■ **Your objective**
Copy every line of text in the listing below word for word, and leave out the pictures.
▶
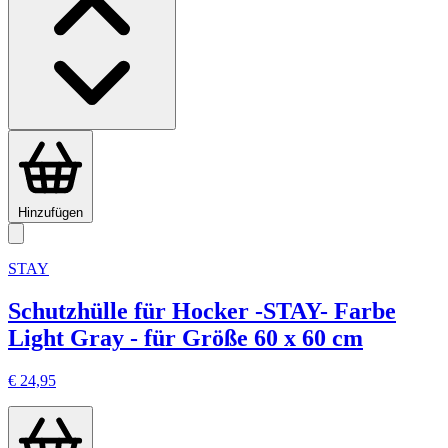
Hinzufügen
STAY
Schutzhülle für Hocker -STAY- Farbe
Light Gray - für Größe 60 x 60 cm
€ 24,95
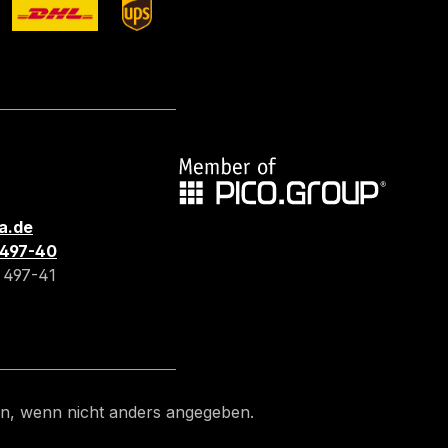
a.de
3 497-40
3 497-41
, wenn nicht anders angegeben.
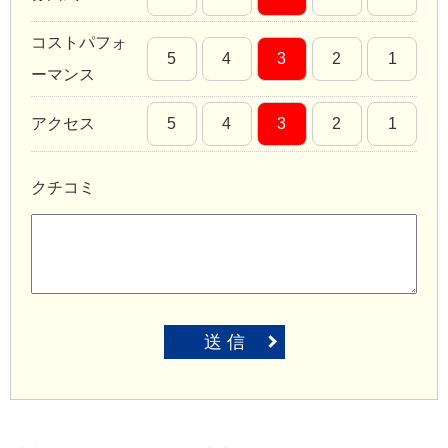
コストパフォ
5
4
3
2
1
ーマンス
アクセス
5
4
3
2
1
クチコミ
送 信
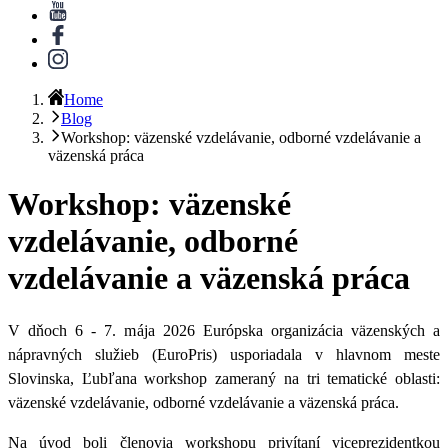
Home
Blog
Workshop: väzenské vzdelávanie, odborné vzdelávanie a
väzenská práca
Workshop: väzenské
vzdelávanie, odborné
vzdelávanie a väzenská práca
V dňoch 6 - 7. mája 2026 Európska organizácia väzenských a
nápravných služieb (EuroPris) usporiadala v hlavnom meste
Slovinska, Ľubľana workshop zameraný na tri tematické oblasti:
väzenské vzdelávanie, odborné vzdelávanie a väzenská práca.
Na úvod boli členovia workshopu privítaní
viceprezidentkou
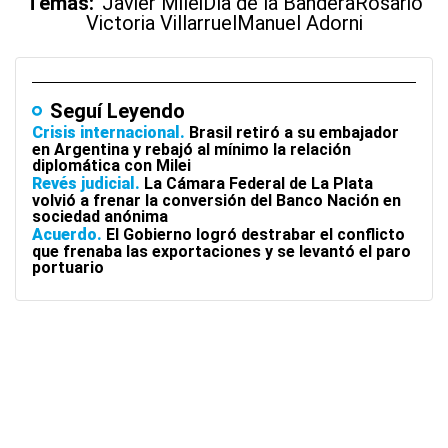
Temas:
Javier Milei
Día de la Bandera
Rosario
Victoria Villarruel
Manuel Adorni
Seguí Leyendo
Crisis internacional
Brasil retiró a su embajador
en Argentina y rebajó al mínimo la relación
diplomática con Milei
Revés judicial
La Cámara Federal de La Plata
volvió a frenar la conversión del Banco Nación en
sociedad anónima
Acuerdo
El Gobierno logró destrabar el conflicto
que frenaba las exportaciones y se levantó el paro
portuario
◀
■ **Solved problem**
Hinzufügen
STAY
Schutzhülle für Hocker -STAY- Farbe
Light Gray - für Größe 60 x 60 cm
€ 24,95
a.de
3 497-40
3 497-41
, wenn nicht anders angegeben.
コストパフォ
5
4
3
2
1
ーマンス
アクセス
5
4
3
2
1
クチコミ
送 信
Home
Blog
Workshop: väzenské vzdelávanie, odborné vzdelávanie a
väzenská práca
Workshop: väzenské
vzdelávanie, odborné
vzdelávanie a väzenská práca
V dňoch 6 - 7. mája 2026 Európska organizácia väzenských a
nápravných služieb (EuroPris) usporiadala v hlavnom meste
Slovinska, Ľubľana workshop zameraný na tri tematické oblasti:
väzenské vzdelávanie, odborné vzdelávanie a väzenská práca.
Na úvod boli členovia workshopu privítaní
viceprezidentkou
Temas:
Javier Milei
Día de la Bandera
Rosario
Victoria Villarruel
Manuel Adorni
Seguí Leyendo
Crisis internacional
Brasil retiró a su embajador
en Argentina y rebajó al mínimo la relación
diplomática con Milei
Revés judicial
La Cámara Federal de La Plata
volvió a frenar la conversión del Banco Nación en
sociedad anónima
Acuerdo
El Gobierno logró destrabar el conflicto
que frenaba las exportaciones y se levantó el paro
portuario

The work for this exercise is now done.